Bill: Feds could use marijuana in legal states
- By Nathan Abse
- Aug 20, 2018
Some federal employees would be permitted under federal law to use marijuana in states that have legalized the substance, without the risk of losing their jobs under a bill recently introduced in the House of Representatives.
Reps. Charlie Crist (D-Fla.) and Drew Ferguson (R-Ga.) have sponsored the Fairness in Federal Drug Testing Under State Laws Act (H.R. 6589). If passed, the bill would bar the government from denying employment or making federal employees “subject to any other adverse personnel action” if they had a positive drug test and lived in a state where marijuana is legal.
The legislation builds on a narrower failed amendment filed earlier this year by Crist that sought to protect military veterans who work for the Department of Veterans Affairs from being fired for state-legal marijuana use, the site notes, adding that the new bill covers civilian federal employees, across departments and agencies and excludes those seeking or who currently have a “top secret clearance or access to a highly sensitive program.”
Advocates, experts embrace bill
“We certainly don’t think federal employees should [continue to] be penalized when they are obeying the laws of their state, many of which permit marijuana use,” Mason Tvert, spokesperson and media relations director for a leading pro-cannabis organization, the Marijuana Policy Project, told FEND.
Another major expert and advocate for rolling back cannabis prohibitions, Sam Kamin—who is also a professor at the University of Denver’s law school and one of the architects of his state’s revamped marijuana laws—told FEND he is in support of such a proposal.
“I am not familiar with the Christ bill, specifically,” Kamin told FEND. “But, the situation that feds are in at the moment is the sort of problem that arises where we now have marijuana legal for medical purposes in about 30 states and for recreational use in about 10 states, while it remains illegal under federal law.”

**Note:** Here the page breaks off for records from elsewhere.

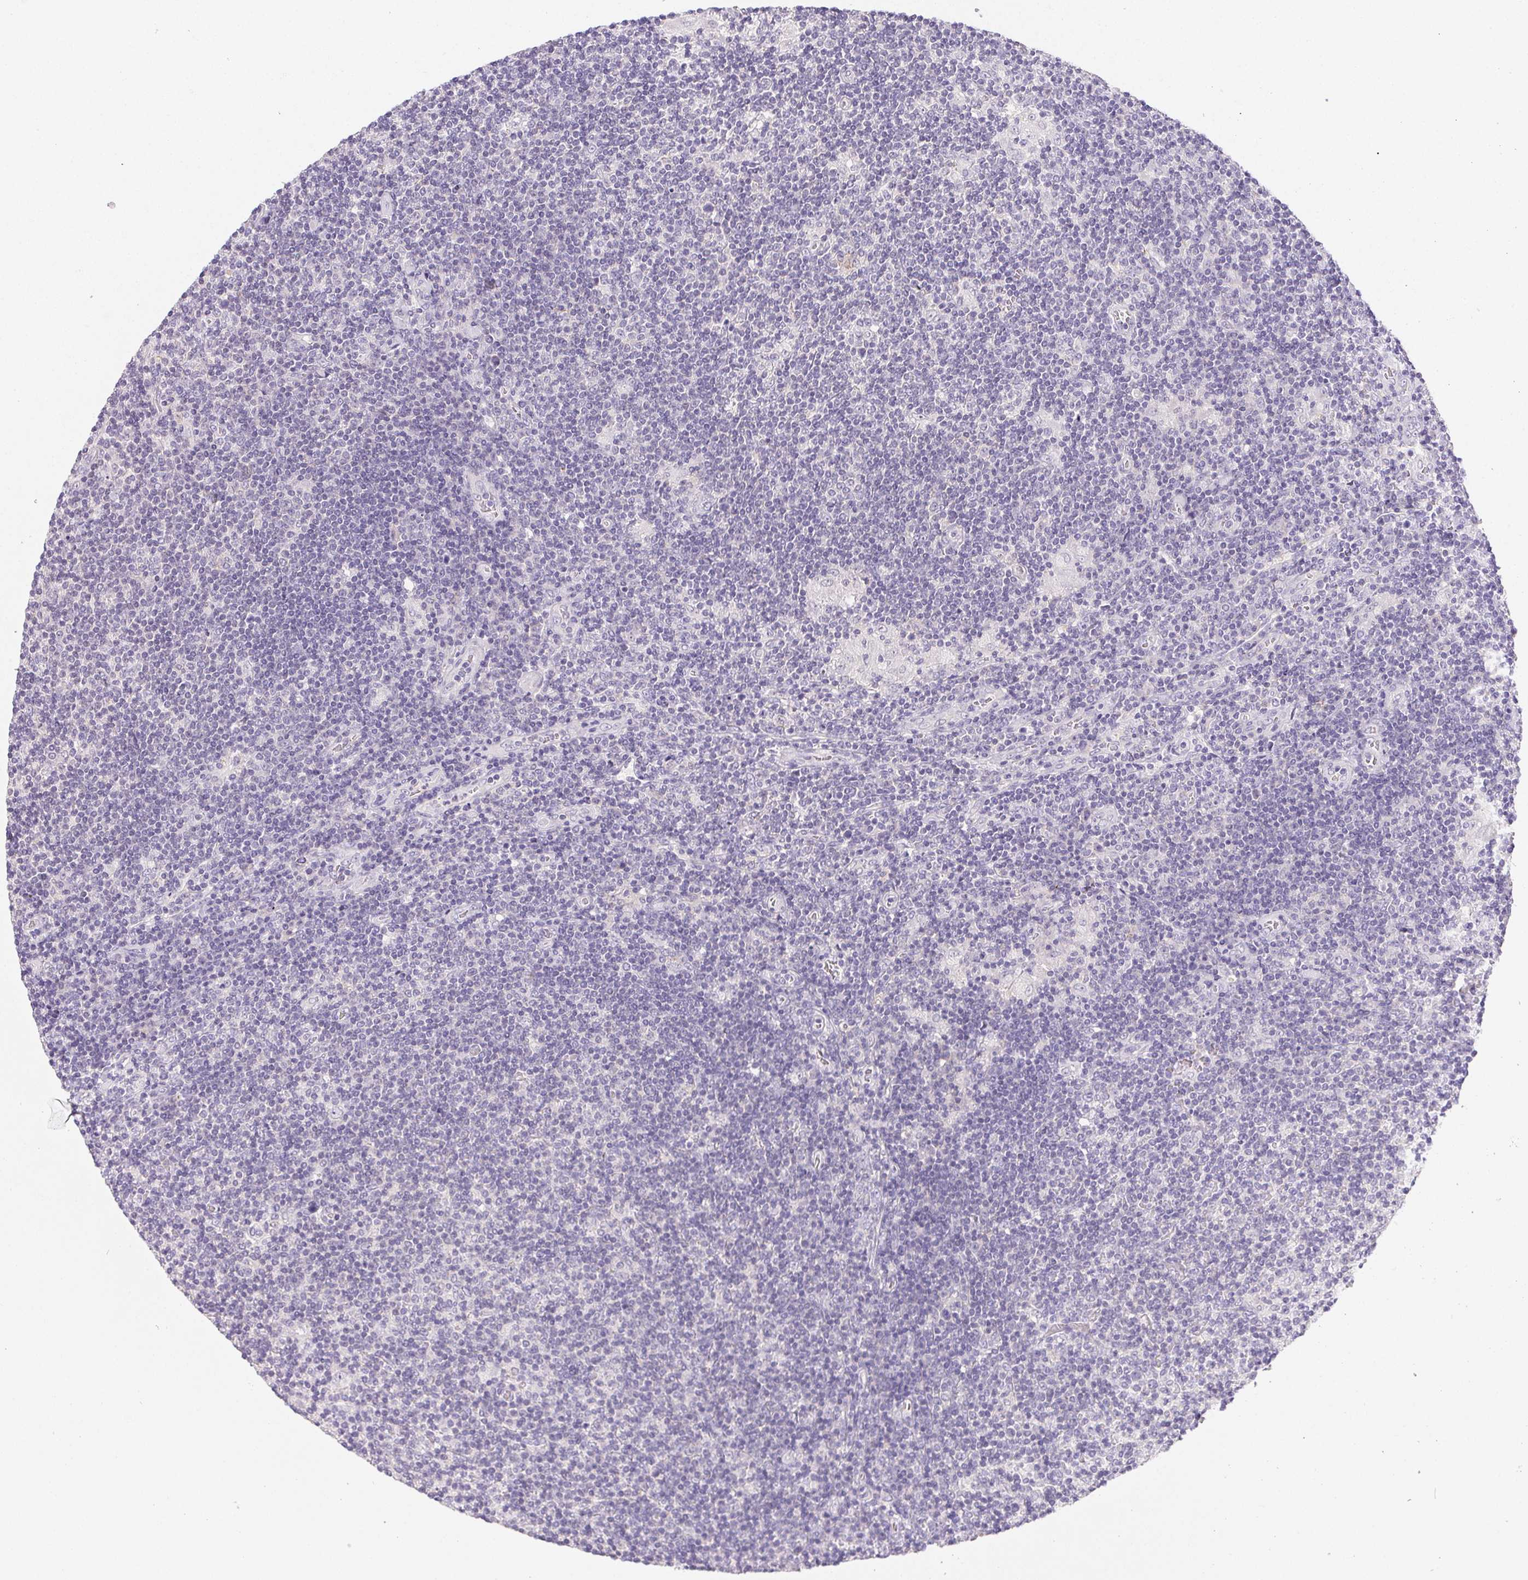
{"staining": {"intensity": "negative", "quantity": "none", "location": "none"}, "tissue": "lymphoma", "cell_type": "Tumor cells", "image_type": "cancer", "snomed": [{"axis": "morphology", "description": "Hodgkin's disease, NOS"}, {"axis": "topography", "description": "Lymph node"}], "caption": "Immunohistochemistry image of lymphoma stained for a protein (brown), which displays no positivity in tumor cells.", "gene": "SLC17A7", "patient": {"sex": "male", "age": 40}}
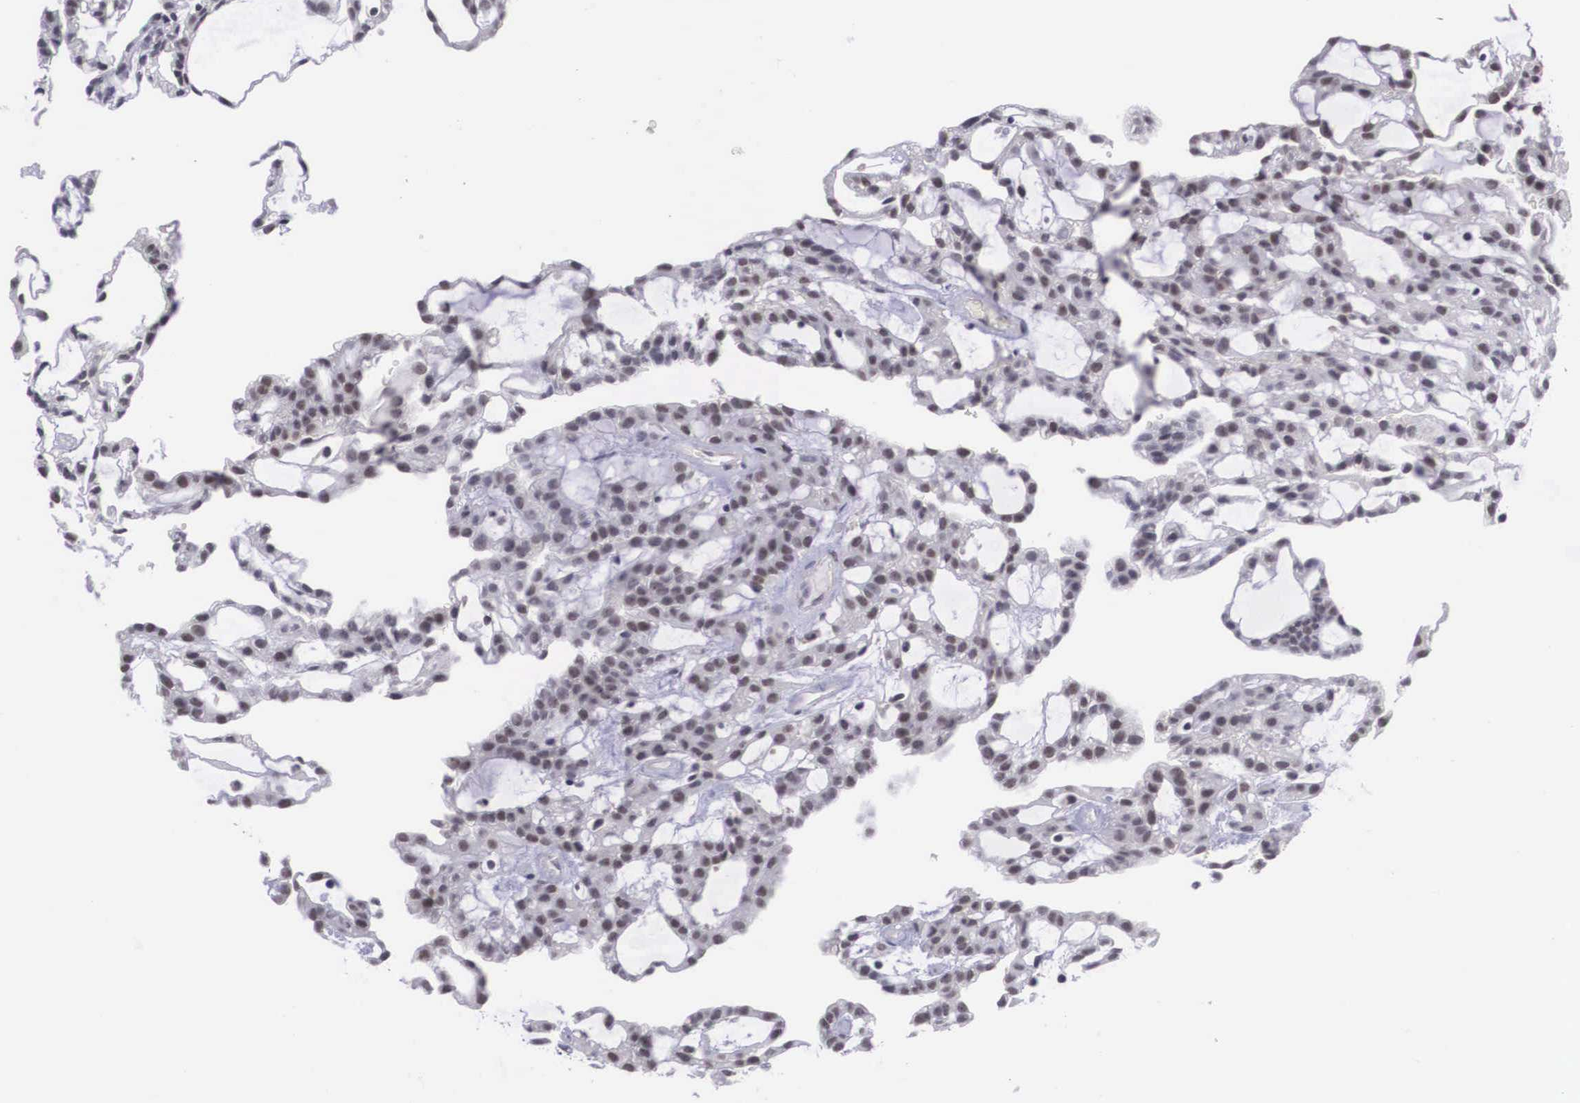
{"staining": {"intensity": "negative", "quantity": "none", "location": "none"}, "tissue": "renal cancer", "cell_type": "Tumor cells", "image_type": "cancer", "snomed": [{"axis": "morphology", "description": "Adenocarcinoma, NOS"}, {"axis": "topography", "description": "Kidney"}], "caption": "The micrograph demonstrates no staining of tumor cells in renal cancer (adenocarcinoma). (Stains: DAB immunohistochemistry (IHC) with hematoxylin counter stain, Microscopy: brightfield microscopy at high magnification).", "gene": "ZNF275", "patient": {"sex": "male", "age": 63}}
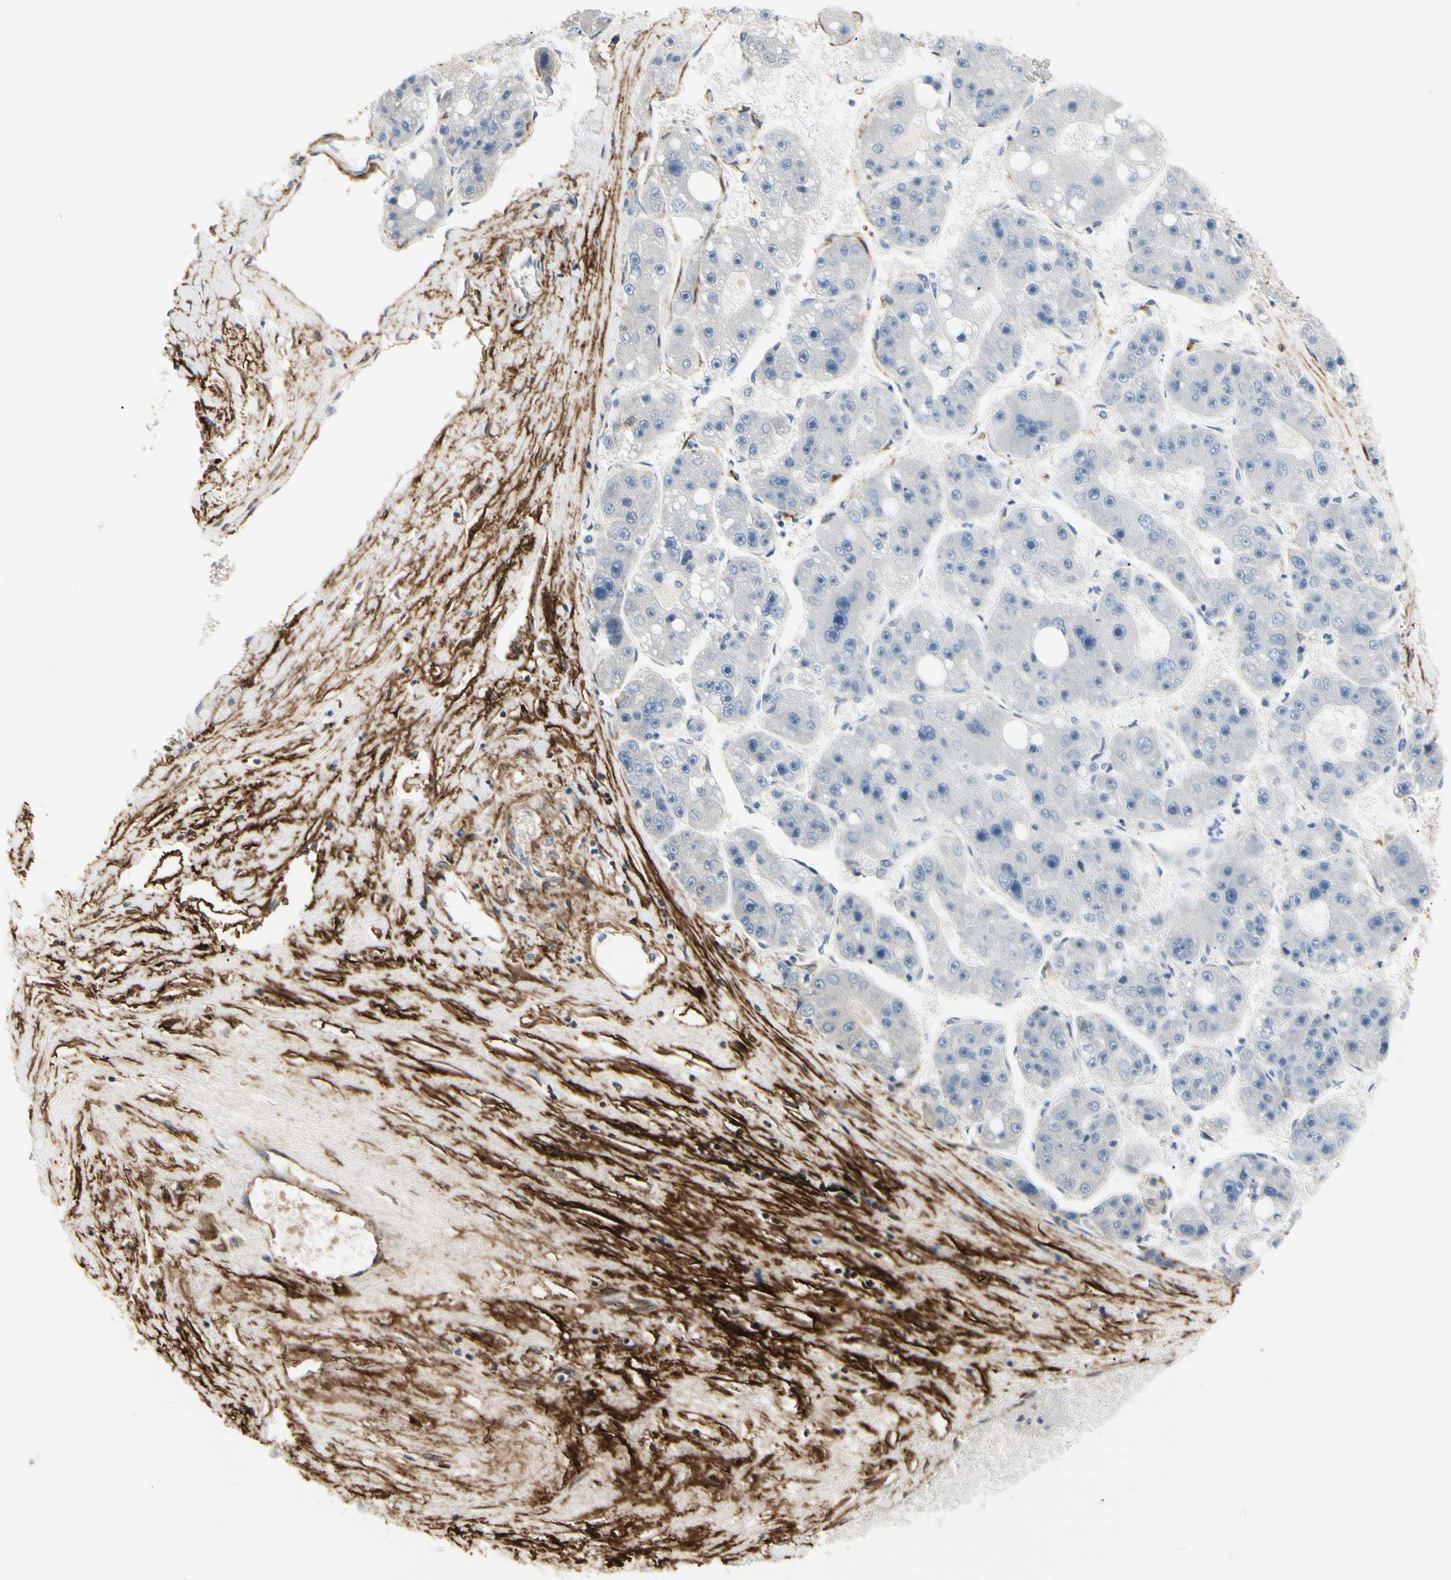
{"staining": {"intensity": "negative", "quantity": "none", "location": "none"}, "tissue": "liver cancer", "cell_type": "Tumor cells", "image_type": "cancer", "snomed": [{"axis": "morphology", "description": "Carcinoma, Hepatocellular, NOS"}, {"axis": "topography", "description": "Liver"}], "caption": "There is no significant positivity in tumor cells of liver hepatocellular carcinoma.", "gene": "GGT5", "patient": {"sex": "female", "age": 61}}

“This means that marijuana is really being used by a lot of people and in most states—and that’s part of why it really needs to be legal under federal law,” he said.
“We have another bill in Congress, the States Act, which was proposed by Sen. Elizabeth Warren (D-Mass.) and co-sponsors,” Kamin said. “And under that one we [also] see a promise of strengthening of states and their role on this—one where states would become the ultimate arbiter of what is legal or illegal within their jurisdictions.”
“For now, unfortunately, we have this contradiction—a situation where a supermajority of Americans live in places where marijuana use is legal,” he continued. “Yet if you do use it, the federal prohibition that remains in place means that some people—and especially federal employees—can lose their job or their employment rights in general. In fact, you can lose all sorts of things, if you engage in conduct that is legal under state law but not under the federal law.”
Kamin expressed frustration also with the White House, and its continuing lack of clarity on the policy direction in the area of cannabis.
“Many people have made fools of themselves trying to figure out what this administration is going to do next, on many issues,” he noted. “Here we have at least two rhetorics going at once: On the campaign trail, Mr. Trump spoke about this as a state’s rights issue, meaning the states should lead; yet at the same time Attorney General Sessions continues to [fight against easing federal marijuana prohibitions] as a moral crusade.”
“The conflict between these two drives is very clear,” Kamin said. “But who wins out and who has the upper hand on the outcome? That’s a sort of palace intrigue question, at this point. There is no way to know.”